Robert T. Lynch, P.E., Principal Collision Reconstruction Engineer
For multi-vehicle collisions, which often occur on limited access highways in poor weather / roadway conditions, the typical questions that are asked of the reconstructionist are which vehicles came in contact with each other and when?
The reconstruction engineer generally starts with evaluating the points of rest and damage to the vehicles. Then, any and all electronic data from the vehicles should be gathered and evaluated, including event data from the Airbag Control Module (ACM) of a passenger vehicle or the Electronic Control Module (ECM) of a commercial vehicle. DashCam and GPS data from commercial vehicles are also becoming more prevalent.

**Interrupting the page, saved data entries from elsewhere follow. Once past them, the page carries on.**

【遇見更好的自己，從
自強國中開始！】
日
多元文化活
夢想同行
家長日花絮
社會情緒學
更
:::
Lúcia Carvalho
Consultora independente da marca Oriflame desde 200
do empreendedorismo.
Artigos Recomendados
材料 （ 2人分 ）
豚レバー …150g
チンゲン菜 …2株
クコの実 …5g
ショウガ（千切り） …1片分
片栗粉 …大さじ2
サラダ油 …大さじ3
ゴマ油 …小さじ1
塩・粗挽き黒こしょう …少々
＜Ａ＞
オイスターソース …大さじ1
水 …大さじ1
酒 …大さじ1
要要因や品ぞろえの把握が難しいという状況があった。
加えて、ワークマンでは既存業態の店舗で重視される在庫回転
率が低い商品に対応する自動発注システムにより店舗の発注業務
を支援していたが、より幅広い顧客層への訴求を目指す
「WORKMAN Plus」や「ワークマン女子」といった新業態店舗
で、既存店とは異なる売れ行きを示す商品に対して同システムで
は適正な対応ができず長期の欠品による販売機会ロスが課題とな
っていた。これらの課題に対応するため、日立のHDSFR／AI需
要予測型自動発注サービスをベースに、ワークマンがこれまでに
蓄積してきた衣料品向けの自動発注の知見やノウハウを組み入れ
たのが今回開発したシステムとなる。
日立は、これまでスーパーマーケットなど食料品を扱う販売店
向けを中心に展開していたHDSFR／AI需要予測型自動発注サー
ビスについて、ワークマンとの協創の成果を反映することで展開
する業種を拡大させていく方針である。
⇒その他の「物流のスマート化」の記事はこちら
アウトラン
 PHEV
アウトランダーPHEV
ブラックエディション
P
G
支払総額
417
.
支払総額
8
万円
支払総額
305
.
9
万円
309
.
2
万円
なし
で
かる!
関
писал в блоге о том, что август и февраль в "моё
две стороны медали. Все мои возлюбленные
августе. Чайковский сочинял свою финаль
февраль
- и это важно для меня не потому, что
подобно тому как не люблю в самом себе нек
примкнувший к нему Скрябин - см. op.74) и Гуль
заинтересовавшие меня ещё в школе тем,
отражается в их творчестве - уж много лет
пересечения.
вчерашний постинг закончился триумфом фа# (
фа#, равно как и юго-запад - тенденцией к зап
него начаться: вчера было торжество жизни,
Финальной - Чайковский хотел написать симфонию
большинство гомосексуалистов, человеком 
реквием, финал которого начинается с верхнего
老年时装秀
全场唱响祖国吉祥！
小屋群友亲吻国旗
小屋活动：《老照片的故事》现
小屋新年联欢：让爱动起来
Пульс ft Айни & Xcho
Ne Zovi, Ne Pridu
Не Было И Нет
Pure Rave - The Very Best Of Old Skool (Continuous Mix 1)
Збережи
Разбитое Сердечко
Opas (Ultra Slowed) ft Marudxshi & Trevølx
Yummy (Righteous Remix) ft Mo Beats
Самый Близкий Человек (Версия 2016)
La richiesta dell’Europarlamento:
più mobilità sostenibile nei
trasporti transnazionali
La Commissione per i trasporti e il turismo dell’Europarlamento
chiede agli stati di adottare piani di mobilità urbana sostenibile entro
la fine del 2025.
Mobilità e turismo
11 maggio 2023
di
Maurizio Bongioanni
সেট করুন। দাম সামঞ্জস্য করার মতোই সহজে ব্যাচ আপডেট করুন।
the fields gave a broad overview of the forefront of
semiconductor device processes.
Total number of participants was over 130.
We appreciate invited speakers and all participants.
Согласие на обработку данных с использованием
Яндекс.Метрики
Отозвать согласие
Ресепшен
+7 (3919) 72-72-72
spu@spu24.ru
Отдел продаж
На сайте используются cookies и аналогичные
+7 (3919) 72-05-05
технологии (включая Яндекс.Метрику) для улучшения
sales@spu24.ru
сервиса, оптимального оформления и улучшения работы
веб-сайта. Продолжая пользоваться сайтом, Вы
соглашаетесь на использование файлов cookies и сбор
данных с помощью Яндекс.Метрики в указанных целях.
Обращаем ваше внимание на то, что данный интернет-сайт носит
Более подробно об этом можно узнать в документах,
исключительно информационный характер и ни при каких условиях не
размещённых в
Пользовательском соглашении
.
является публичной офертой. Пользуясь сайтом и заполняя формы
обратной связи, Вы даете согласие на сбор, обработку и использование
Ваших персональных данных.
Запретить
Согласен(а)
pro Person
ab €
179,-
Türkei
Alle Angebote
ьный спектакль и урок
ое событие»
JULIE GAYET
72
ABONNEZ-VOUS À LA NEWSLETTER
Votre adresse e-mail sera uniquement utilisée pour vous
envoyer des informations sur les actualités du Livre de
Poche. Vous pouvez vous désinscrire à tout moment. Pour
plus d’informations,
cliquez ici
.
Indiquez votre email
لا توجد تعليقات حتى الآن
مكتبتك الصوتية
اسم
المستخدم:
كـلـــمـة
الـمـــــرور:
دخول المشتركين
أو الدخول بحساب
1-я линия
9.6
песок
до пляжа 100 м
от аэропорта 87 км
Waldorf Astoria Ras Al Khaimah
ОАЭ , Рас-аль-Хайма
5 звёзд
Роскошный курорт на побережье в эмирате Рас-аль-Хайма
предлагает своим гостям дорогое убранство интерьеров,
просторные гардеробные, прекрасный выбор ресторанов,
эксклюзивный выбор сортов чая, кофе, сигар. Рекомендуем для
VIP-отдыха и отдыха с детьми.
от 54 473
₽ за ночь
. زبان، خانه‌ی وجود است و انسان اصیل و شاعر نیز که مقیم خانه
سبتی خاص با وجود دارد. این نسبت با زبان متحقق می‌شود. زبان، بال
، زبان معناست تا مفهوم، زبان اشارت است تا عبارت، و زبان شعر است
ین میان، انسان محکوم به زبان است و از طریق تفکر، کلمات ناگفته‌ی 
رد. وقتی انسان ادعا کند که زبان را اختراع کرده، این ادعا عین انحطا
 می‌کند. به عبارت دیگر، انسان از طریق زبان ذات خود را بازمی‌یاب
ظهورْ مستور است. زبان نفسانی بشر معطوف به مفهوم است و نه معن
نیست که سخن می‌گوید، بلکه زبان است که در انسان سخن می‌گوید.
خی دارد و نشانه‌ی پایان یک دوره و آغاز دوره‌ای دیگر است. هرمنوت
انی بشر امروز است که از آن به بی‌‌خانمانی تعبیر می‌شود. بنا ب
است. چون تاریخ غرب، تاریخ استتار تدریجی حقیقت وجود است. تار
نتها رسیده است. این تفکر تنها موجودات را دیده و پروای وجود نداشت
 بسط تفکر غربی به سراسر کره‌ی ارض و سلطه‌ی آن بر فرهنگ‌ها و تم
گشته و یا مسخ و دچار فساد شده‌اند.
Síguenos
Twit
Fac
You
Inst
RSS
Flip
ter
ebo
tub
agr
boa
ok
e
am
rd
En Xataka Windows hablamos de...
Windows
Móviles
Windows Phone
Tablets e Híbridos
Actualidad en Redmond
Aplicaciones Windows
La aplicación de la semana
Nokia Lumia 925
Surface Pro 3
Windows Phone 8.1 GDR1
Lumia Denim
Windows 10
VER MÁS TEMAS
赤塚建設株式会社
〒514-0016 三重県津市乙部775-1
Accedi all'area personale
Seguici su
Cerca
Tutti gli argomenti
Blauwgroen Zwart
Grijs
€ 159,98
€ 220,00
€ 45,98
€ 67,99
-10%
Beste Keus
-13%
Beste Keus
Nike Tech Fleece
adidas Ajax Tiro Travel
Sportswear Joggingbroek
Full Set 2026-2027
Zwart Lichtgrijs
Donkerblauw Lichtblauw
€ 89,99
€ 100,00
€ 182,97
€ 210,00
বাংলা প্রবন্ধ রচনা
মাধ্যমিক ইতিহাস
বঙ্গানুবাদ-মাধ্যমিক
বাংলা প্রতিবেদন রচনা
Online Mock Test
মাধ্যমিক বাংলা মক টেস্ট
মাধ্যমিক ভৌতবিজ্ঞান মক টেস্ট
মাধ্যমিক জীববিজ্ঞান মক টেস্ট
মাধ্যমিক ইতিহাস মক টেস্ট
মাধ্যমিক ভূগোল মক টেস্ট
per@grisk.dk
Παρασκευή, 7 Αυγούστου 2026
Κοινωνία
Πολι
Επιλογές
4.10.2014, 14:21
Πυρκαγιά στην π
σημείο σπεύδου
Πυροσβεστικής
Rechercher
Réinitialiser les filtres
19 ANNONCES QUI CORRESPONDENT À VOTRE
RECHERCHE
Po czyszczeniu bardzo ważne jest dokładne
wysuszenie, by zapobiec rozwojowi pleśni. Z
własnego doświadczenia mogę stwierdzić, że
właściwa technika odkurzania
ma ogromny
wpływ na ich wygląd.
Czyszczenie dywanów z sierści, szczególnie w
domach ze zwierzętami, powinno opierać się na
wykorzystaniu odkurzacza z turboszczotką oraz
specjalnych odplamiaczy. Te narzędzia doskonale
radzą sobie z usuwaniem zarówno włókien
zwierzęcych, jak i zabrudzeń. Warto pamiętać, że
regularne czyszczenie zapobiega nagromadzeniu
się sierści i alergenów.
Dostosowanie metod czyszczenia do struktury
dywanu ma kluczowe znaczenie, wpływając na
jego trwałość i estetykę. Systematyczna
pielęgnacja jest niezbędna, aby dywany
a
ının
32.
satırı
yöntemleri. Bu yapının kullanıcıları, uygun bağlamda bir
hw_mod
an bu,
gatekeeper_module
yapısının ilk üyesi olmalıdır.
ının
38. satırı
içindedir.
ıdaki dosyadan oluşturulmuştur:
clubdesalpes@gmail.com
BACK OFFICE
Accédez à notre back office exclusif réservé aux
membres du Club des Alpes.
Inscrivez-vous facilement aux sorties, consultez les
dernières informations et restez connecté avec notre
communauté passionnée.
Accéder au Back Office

Even if a commercial vehicle is only equipped with a GPS tracker for basic fleet management purposes, instead of one that also records sudden deceleration data from a hard-brake or collision event, this information is still important to secure for the engineer to evaluate when that commercial vehicle arrived to the pile-up relative to the other vehicles. Specifically, electronic logs are tracked via GPS and store a data point at regular intervals or whenever a vehicle comes to rest (i.e.- after a collision). The time of the stop is recorded from a universal GPS clock. When multiple commercial vehicles with GPS data tracking are involved in the pile-up, this data can be evaluated to figure out the order that each vehicle arrived, as the time between the various GPS-based systems will be synced.